A diamond is one of the forms, variants or allotropes in which the chemical element carbon is presented. Specifically, diamonds are crystalline structures that form when, due to the enormous pressures and temperatures that occur in the interior of the planet, clusters of carbon atoms – on the order of many billions – are arranged and joined together forming a solidly packaged three-dimensional network that, subsequently, and due to geological processes, ends up reaching the earth’s crust – unless, of course, they are synthetic.

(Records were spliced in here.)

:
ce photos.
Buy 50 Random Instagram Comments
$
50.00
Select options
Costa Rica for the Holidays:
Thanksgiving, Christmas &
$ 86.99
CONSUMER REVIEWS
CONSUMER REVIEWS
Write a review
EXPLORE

It is precisely it’s carbonic’ nature that justifies that most are transparent or translucent. Without going into big considerations, the electronic distribution of the carbon atom causes this crystalline structure to absorb nothing of the visible radiation – a more exhaustive explanation would require referring to band theory.

So perfect diamonds, or ideals, are transparent. The existence of some colored diamonds serves three factors:

The presence of impurities is traces or minimum amounts of other elements with characteristics similar to carbon and that replace a part of the atoms of this in the crystalline network. Structural defects or alterations caused during the diamond formation process. By natural irradiation from radioactive minerals at the site of diamond formation any of these factors cause a local alteration of the electronic distribution that leads to the absorption of a certain strip or region of the visible spectrum, subtracting it from white light and, therefore, it makes these diamonds present one color or another.

In the case of yellow diamonds, the most abundant within the colored ones, they appear due to the presence of nitrogen impurities. That is when a quantity – very small, but significant – of nitrogen atoms take the place of carbon in the crystalline structure.

While in blue diamond’s boron is the element that replaces carbon.

Green diamonds originate from the natural irradiation of neighboring rocks. Upon reaching the diamond, the radiation emitted by the rocks modifies the electronic distribution, giving rise to this tonality that, in addition, is usually concentrated in the outer layers of the stone, since the radiation is attenuated as it penetrates into it.

Of course, it is not about pure colors. Depending on whether there are more or fewer impurities; if the altered or defective areas are more or less abundant and more or less extensive; or if the irradiation is more or less powerful, the tone and intensity of the color of the diamond are affected. And, in the same way, it may be the case that two of these factors converge on the same diamond: for example, impurities of an element and structural defects. This is, in fact, what happens in violet and purple diamonds, which get their color by the combination of structural defects -rose- and the presence of boron -blue-. The sum of both colors produces a definitive violet tone.

And some of that also occurs in the much less priced gray or black diamonds, which are caused by the presence of graphite inclusions, which is another of the allotropic forms of carbon. That is to say, ‘grains’ where carbon has been grouped not as a three-dimensional network, but as sheets or layers. As can be understood as inclusions of “defective structures” and as everyone has in mind, graphite, unlike diamond, does have color, gray. Depending on the number of inclusions of this nature, the diamond can turn from gray to black.